__INPUT FOR THIS TASK__
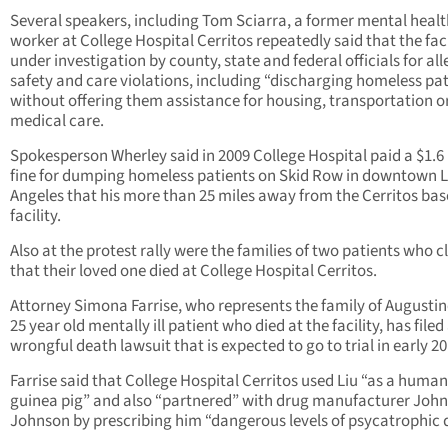
Several speakers, including Tom Sciarra, a former mental healt
worker at College Hospital Cerritos repeatedly said that the facil
under investigation by county, state and federal officials for al
safety and care violations, including “discharging homeless pa
without offering them assistance for housing, transportation o
medical care.
Spokesperson Wherley said in 2009 College Hospital paid a $1.6 
fine for dumping homeless patients on Skid Row in downtown 
Angeles that his more than 25 miles away from the Cerritos ba
facility.
Also at the protest rally were the families of two patients who 
that their loved one died at College Hospital Cerritos.
Attorney Simona Farrise, who represents the family of Augustine
25 year old mentally ill patient who died at the facility, has filed
wrongful death lawsuit that is expected to go to trial in early 20
Farrise said that College Hospital Cerritos used Liu “as a human
guinea pig” and also “partnered” with drug manufacturer Joh
Johnson by prescribing him “dangerous levels of psycatrophic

__TASK TO CARRY OUT__
Reproduce the data verbatim. Do not carry any picture into the copy.

__RESPONSE TO THIS TASK__
Several speakers, including Tom Sciarra, a former mental healt
worker at College Hospital Cerritos repeatedly said that the facil
under investigation by county, state and federal officials for al
safety and care violations, including “discharging homeless pa
without offering them assistance for housing, transportation o
medical care.
Spokesperson Wherley said in 2009 College Hospital paid a $1.6 
fine for dumping homeless patients on Skid Row in downtown 
Angeles that his more than 25 miles away from the Cerritos ba
facility.
Also at the protest rally were the families of two patients who 
that their loved one died at College Hospital Cerritos.
Attorney Simona Farrise, who represents the family of Augustine
25 year old mentally ill patient who died at the facility, has filed
wrongful death lawsuit that is expected to go to trial in early 20
Farrise said that College Hospital Cerritos used Liu “as a human
guinea pig” and also “partnered” with drug manufacturer Joh
Johnson by prescribing him “dangerous levels of psycatrophic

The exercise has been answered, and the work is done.